### Input ###
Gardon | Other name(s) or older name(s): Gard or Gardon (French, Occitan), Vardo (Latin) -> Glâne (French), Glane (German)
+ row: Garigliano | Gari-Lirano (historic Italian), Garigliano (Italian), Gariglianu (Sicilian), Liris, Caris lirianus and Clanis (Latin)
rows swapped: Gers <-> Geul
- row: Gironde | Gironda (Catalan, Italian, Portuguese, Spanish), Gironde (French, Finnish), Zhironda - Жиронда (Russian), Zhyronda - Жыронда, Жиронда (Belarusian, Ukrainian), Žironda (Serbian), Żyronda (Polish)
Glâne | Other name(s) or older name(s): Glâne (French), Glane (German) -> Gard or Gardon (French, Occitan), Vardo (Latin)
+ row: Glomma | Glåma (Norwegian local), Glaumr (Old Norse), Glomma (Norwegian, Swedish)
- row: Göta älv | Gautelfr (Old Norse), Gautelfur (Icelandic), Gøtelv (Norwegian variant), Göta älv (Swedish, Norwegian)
###
### Input ###
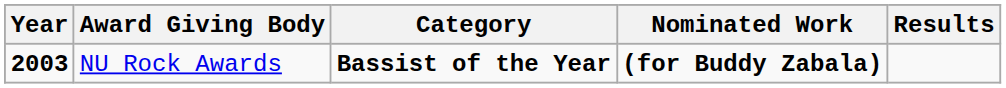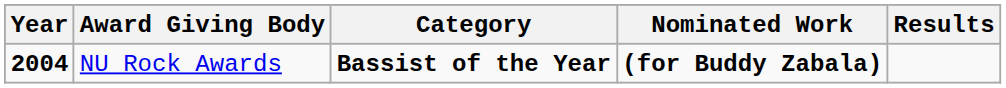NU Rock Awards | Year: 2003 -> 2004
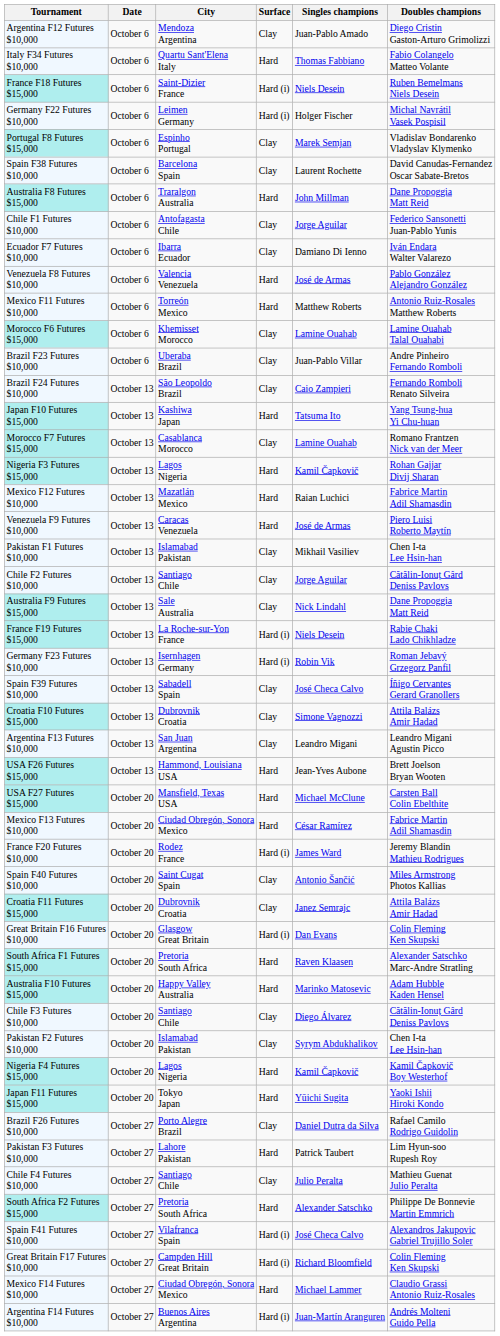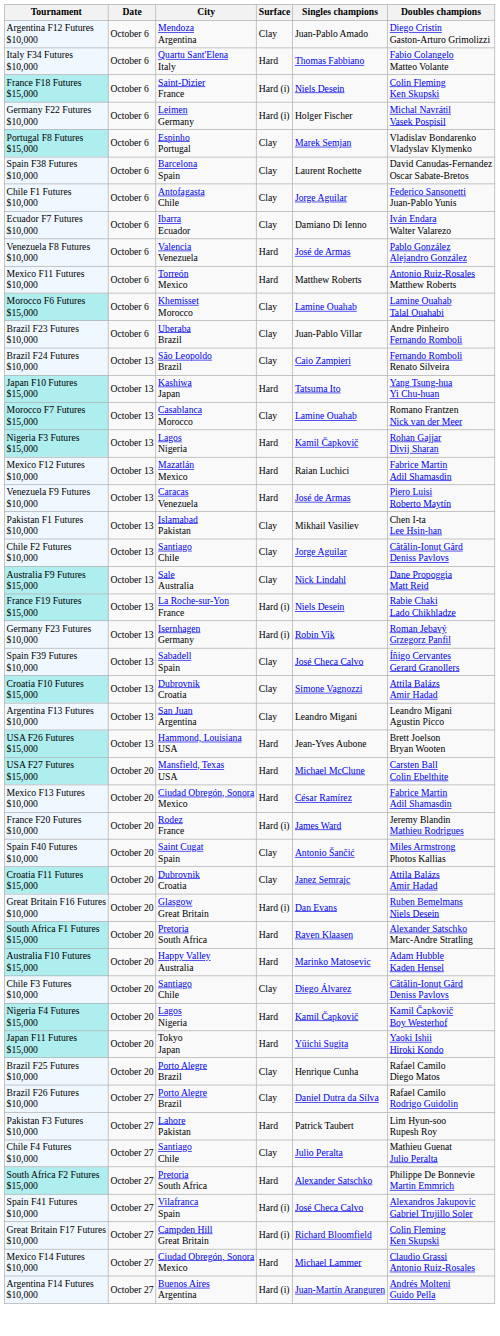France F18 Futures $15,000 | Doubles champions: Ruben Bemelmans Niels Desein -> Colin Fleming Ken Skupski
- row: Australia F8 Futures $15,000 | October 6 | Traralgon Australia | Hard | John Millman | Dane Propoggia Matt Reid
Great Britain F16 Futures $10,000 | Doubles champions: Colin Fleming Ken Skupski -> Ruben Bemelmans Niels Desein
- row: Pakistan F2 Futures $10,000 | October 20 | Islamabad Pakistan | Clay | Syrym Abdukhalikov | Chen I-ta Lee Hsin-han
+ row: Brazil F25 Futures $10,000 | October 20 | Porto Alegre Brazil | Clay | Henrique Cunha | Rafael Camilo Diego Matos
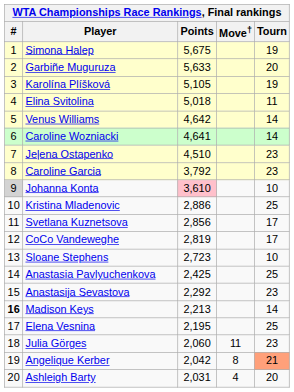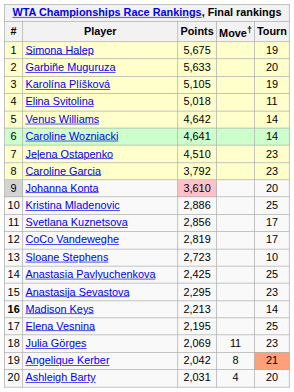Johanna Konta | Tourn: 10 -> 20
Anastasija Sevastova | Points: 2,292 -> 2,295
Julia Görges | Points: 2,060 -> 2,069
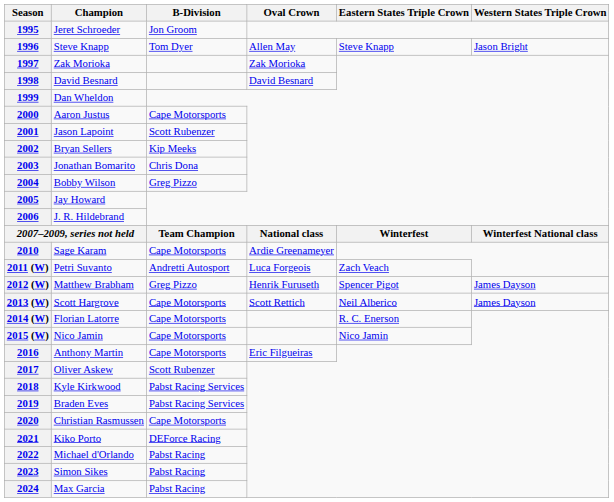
###
### Input ###
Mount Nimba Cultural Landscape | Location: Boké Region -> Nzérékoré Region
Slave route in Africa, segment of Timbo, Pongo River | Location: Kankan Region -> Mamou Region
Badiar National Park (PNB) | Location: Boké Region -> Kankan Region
###
■ **What the task requires**
Put into a JSON list of strings the lines starting with the line that contains "Mount Nimba Cultural" and going on through the line that contains "Badiar National Park", one string per line, with blank lines left out.

■ **Completed exercise**
[
  "Mount Nimba Cultural Landscape | Location: Boké Region -> Nzérékoré Region",
  "Slave route in Africa, segment of Timbo, Pongo River | Location: Kankan Region -> Mamou Region",
  "Badiar National Park (PNB) | Location: Boké Region -> Kankan Region"
]